Here's the thread: What's your table saw fence like?

My Delta Unisaw fence also has two positions, tall, and low. It probably was the original idea for the DIYs "L" fences:


----------



## TomCT2 (May 16, 2014)

plastics do not make good fences - especially if extended into mid-air.
eventually, sometimes sooner than later, or left unused and unsupported, they warp.

I have alum angle 'iron' - 8' and 10' - which I clamp to the stock fence and use for straightening hooked long boards.
looks like:


----------



## DrRobert (Apr 27, 2015)

How long is the stock fence? Plywood would work. Make an auxiliary fence that has two sides and slips over the existing fence. Make is high enough you can clamp a vertical featherboard on. Also handy for rabbets. I don’t see the need for dovetails grooves.

Every shop with that caliber of table saw would benefit from a track saw both for straight line ripping and sheet goods.
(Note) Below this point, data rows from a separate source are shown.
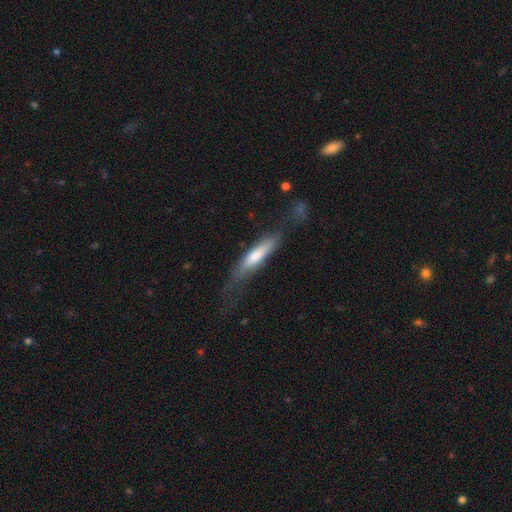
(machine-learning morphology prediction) Smooth or featured?
  - smooth: 54% *
  - featured or disk: 40%
  - star or artifact: 7%
How rounded?
  - cigar-shaped: 80% *
  - in between: 18%
  - round: 2%
Merging?
  - none: 50% *
  - minor disturbance: 26%
  - major disturbance: 22%
  - merger: 3%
I just happen to know someone who has a Festool circ saw who will negotiate the price 😉.
(Check my ad)


----------



## DrRobert (Apr 27, 2015)

Here’s what I use maybe it will give you an idea. This fellow has an interesting fence, too.


----------



## Dave53 (Nov 22, 2021)

Thanks for the responses. I like the idea of the high mdf fence face on one of the pictures. Nice thing about boxing it in is you don’t have to keep checking if your fence is at 90 degrees.


----------